Here is a very simple paper from Nature. Sometimes simple equals great. Not this time, though. No wonder it took 1.5 year to have it published.
This is a study about Aryl Hydrocarbon receptor (AhR). As I have discussed in earlier posts, AhR senses environmental pollutants and toxins, like p-dioxin. More importantly, however, AhR senses natural, endogenously-generated molecules like amino acid tryptophan degradation products. Upon ligand engagement, AhR activates detoxifying enzymes.
Here (1), the authors tested the hypothesis the AhR can detect pathogen-associated molecules. Using in silico modeling they identify several pigmented virulence factors derived from P. aeruginosa (phenazine) and M. tuberculosis (phthiocol) that could bind AhR.
To verify this finding in vitro the authors used luciferase reporter assay with human macrophage cell line (THP-1) transfected with AhR responsive elements. Indeed, physiological concentration of phenazine or phthiocol could activate AhR.

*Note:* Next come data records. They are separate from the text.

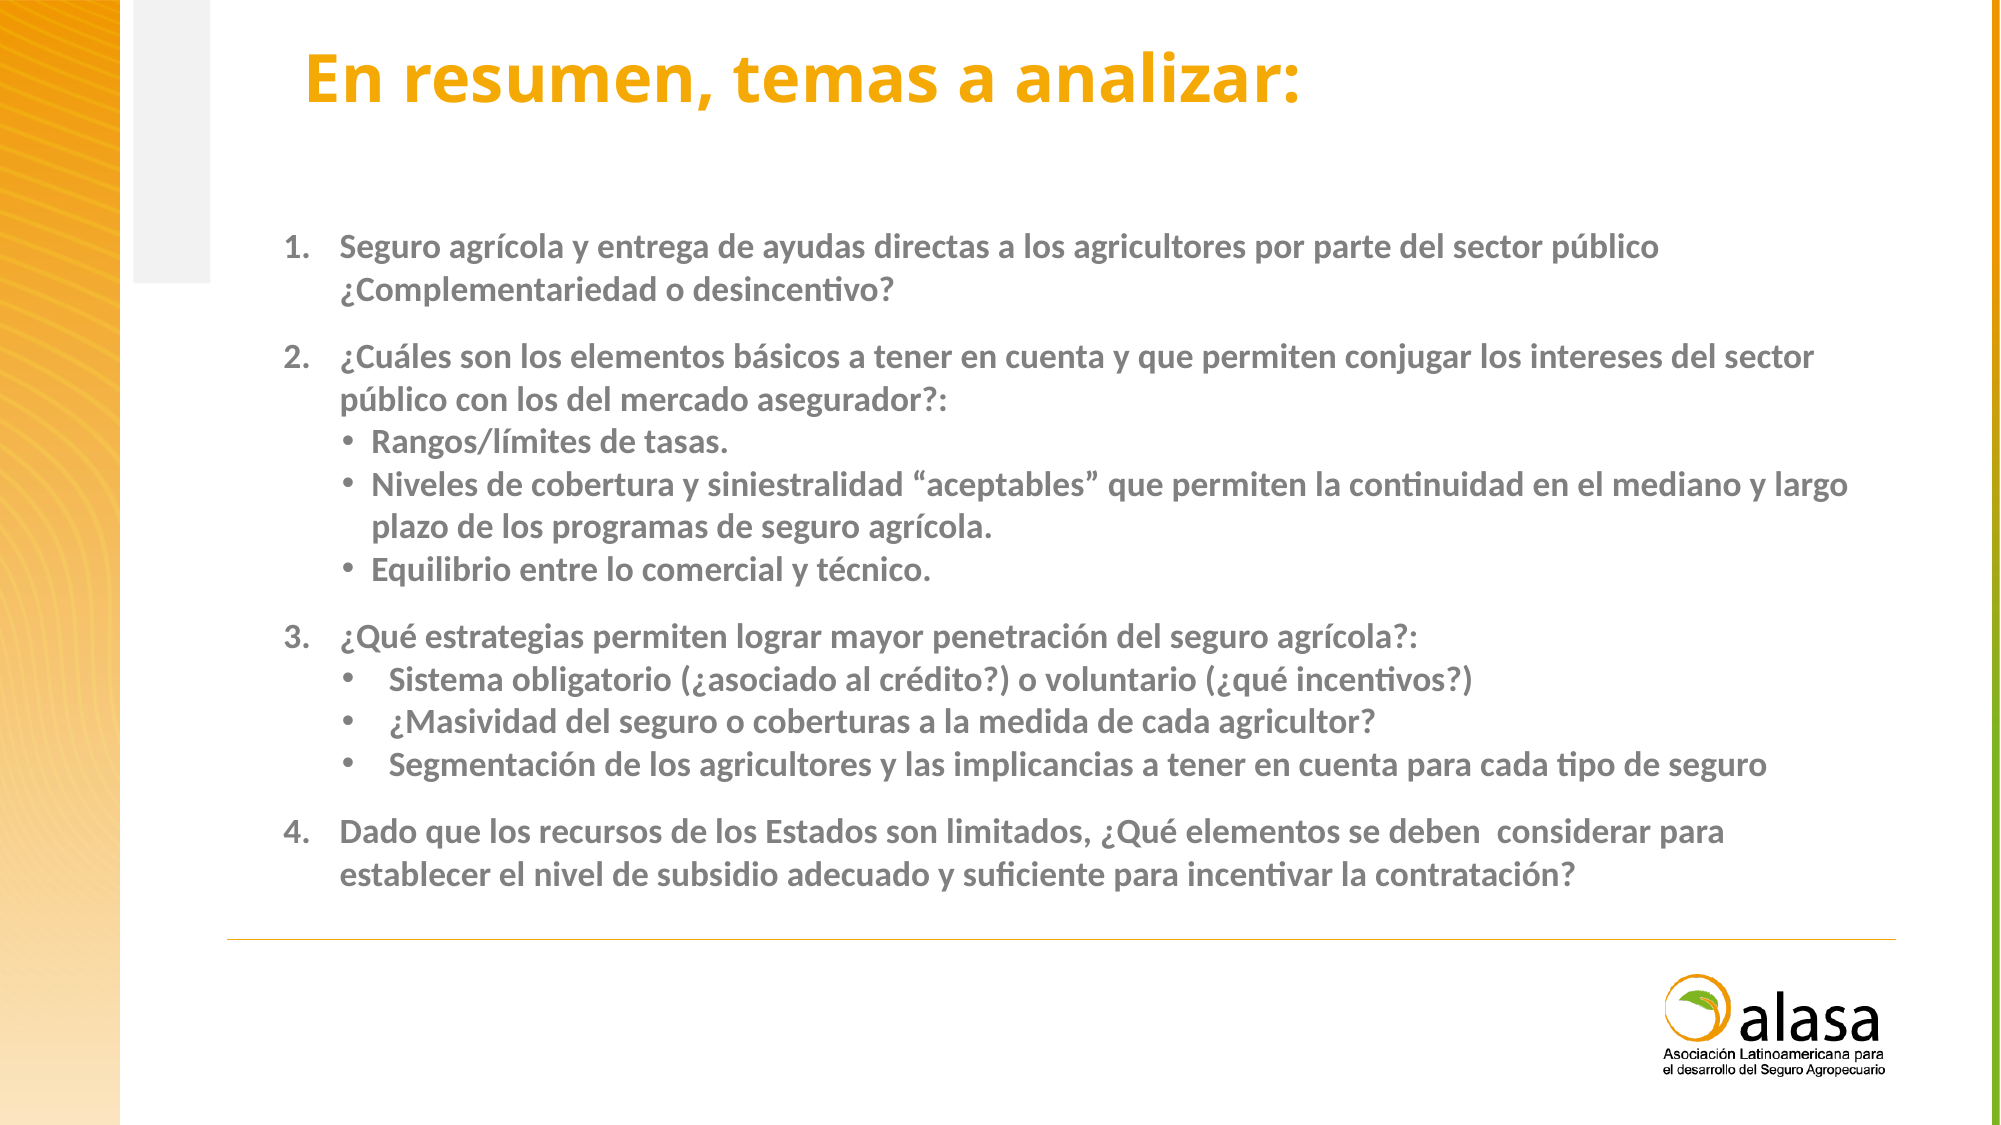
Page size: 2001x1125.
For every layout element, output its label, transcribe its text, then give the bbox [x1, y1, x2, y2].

text_box Seguro agrícola y entrega de ayudas directas a los agricultores por parte del sector público ¿Complementariedad o desincentivo? ¿Cuáles son los elementos básicos a tener en cuenta y que permiten conjugar los intereses del sector público con los del mercado asegurador?: Rangos/límites de tasas. Niveles de cobertura y siniestralidad “aceptables” que permiten la continuidad en el mediano y largo plazo de los programas de seguro agrícola. Equilibrio entre lo comercial y técnico. ¿Qué estrategias permiten lograr mayor penetración del seguro agrícola?: Sistema obligatorio (¿asociado al crédito?) o voluntario (¿qué incentivos?) ¿Masividad del seguro o coberturas a la medida de cada agricultor? Segmentación de los agricultores y las implicancias a tener en cuenta para cada tipo de seguro Dado que los recursos de los Estados son limitados, ¿Qué elementos se deben considerar para establecer el nivel de subsidio adecuado y suficiente para incentivar la contratación? [268, 191, 1878, 966]
picture [0, 0, 120, 1125]
picture [1992, 0, 2000, 1125]
picture [1644, 960, 1896, 1094]
text_box En resumen, temas a analizar: [289, 28, 1856, 123]
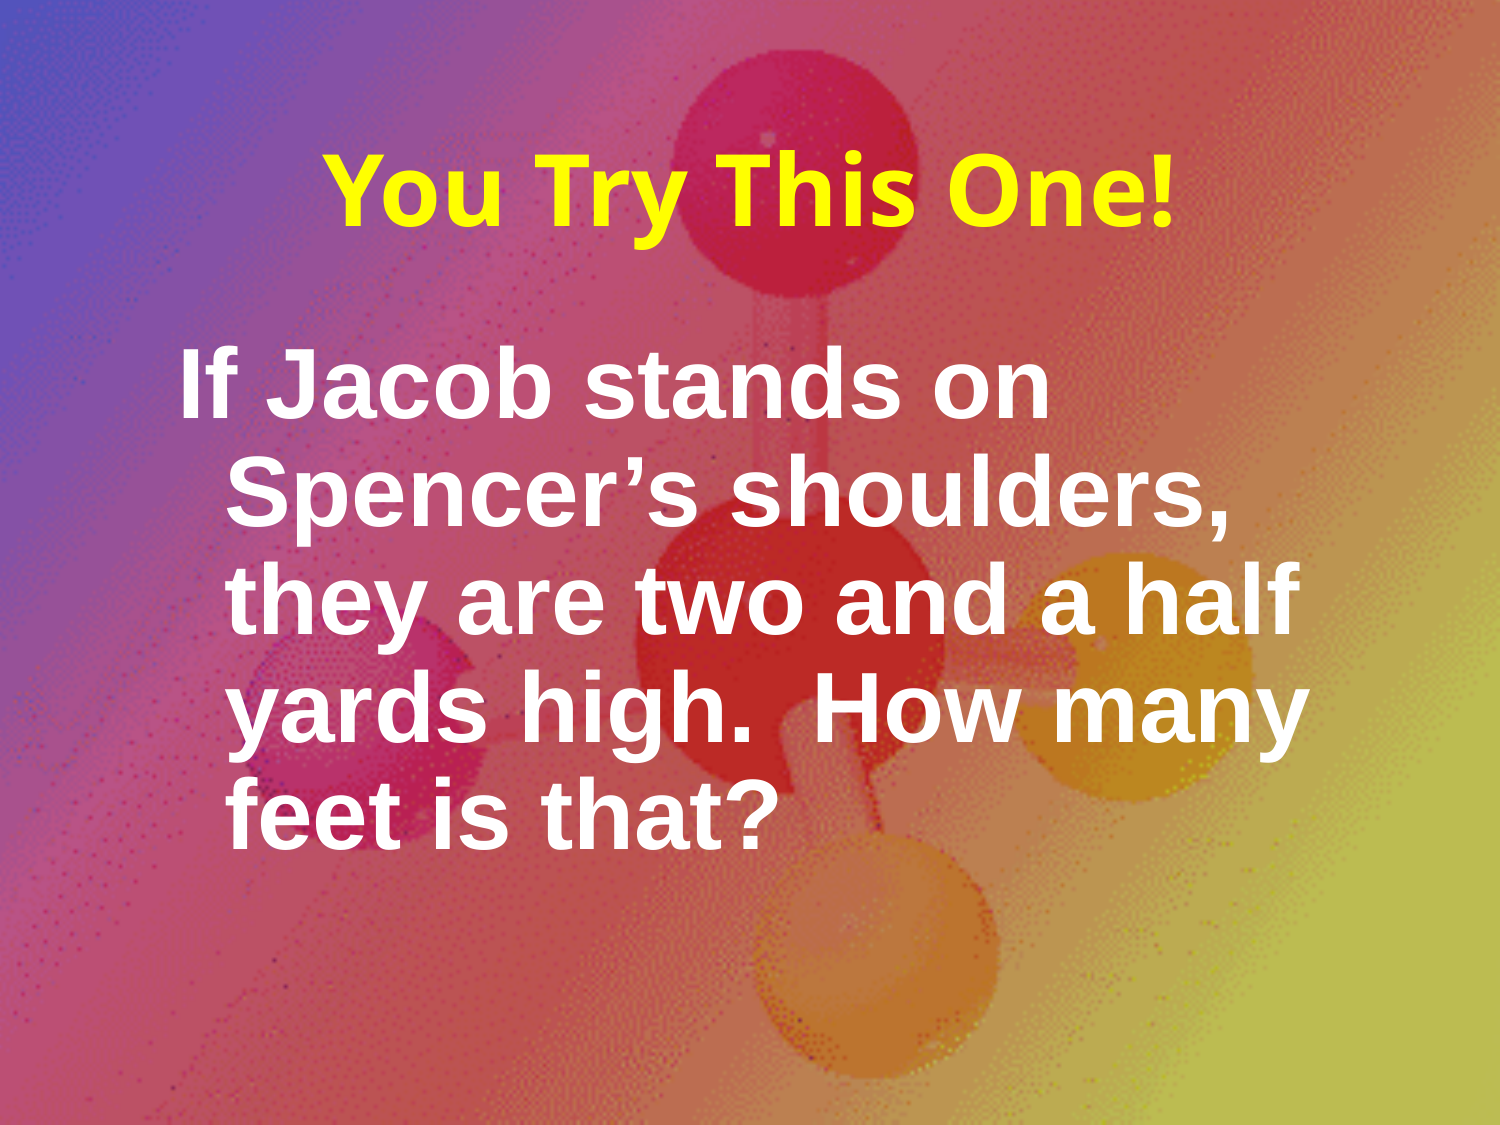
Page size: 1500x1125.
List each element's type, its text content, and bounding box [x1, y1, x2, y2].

list If Jacob stands on Spencer’s shoulders, they are two and a half yards high. How many feet is that? [162, 324, 1338, 1000]
picture [0, 0, 1500, 1125]
title You Try This One! [162, 99, 1338, 288]
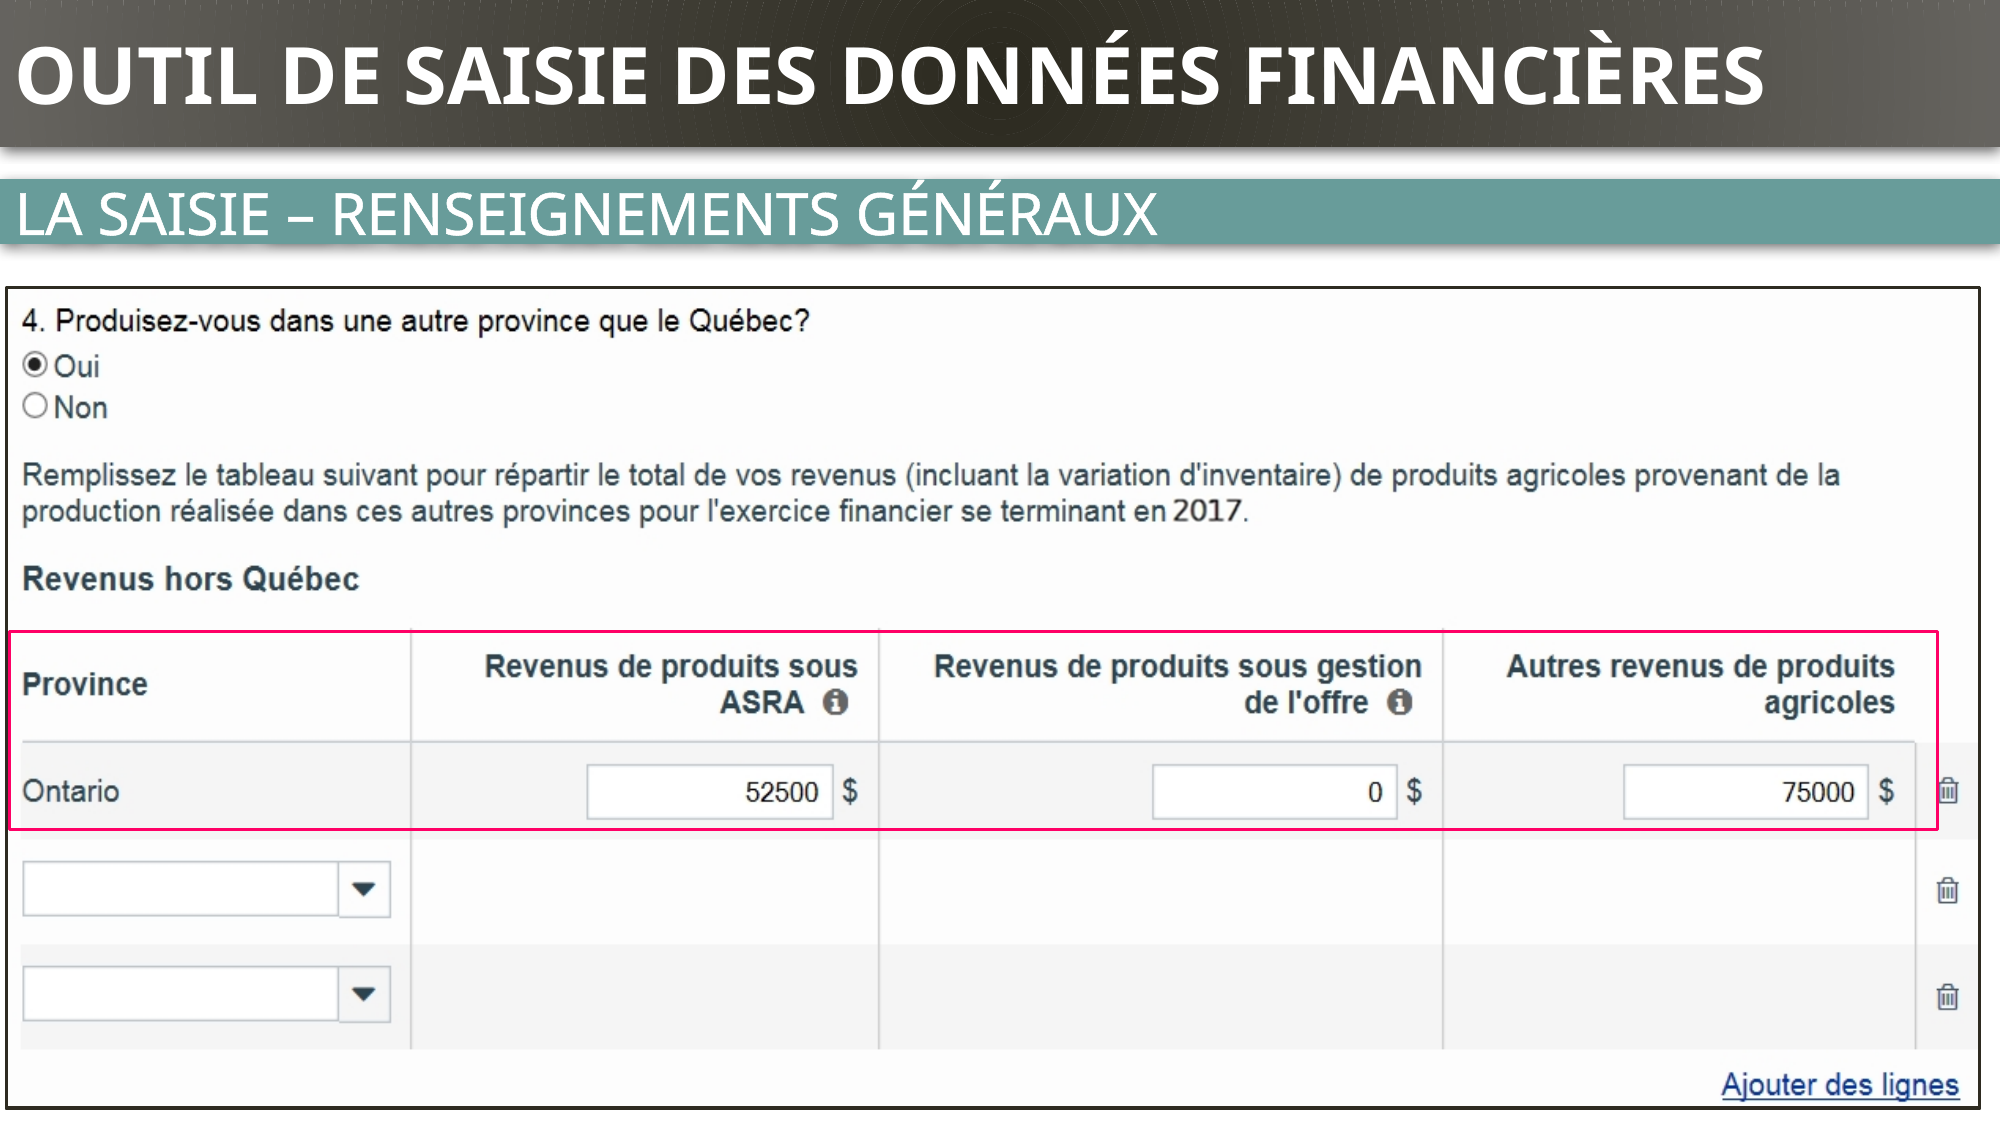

To test this observation in vivo, the authors infected AhR-KO mice with P. aeruginosa. Compared to wild-type control, AhR-KO mice succumbed to infection more rapidly. This was associated with more tissue damage and less neutrophil infiltration.
Bone marrow chimera experiment indicated that both haematopoietic and non-haematopoietic cell expression of AhR were necessary for resistance to P. aeruginosa infection.
In addition, the authors showed that resistance to M. tuberculosis (both at low or high dose) was also influenced by absence of AhR signaling.
In summary, the authors postulate that AhR can sense infection-derived molecules and contributes to host defense.
While this model is very simple, there are few weaknesses in this paper. Since AhR function is quite broad, to show its relevance in infection-derived molecule detection, the authors should have used AhR-ligand deficient P. aeruginosa or M. tuberculosis, for example, mutant strain PA14 phz ½. However, the authors did not used it. In absence of such experiment, however, the authors conclusion regarding pattern-recognition receptor function of AhR is questionable.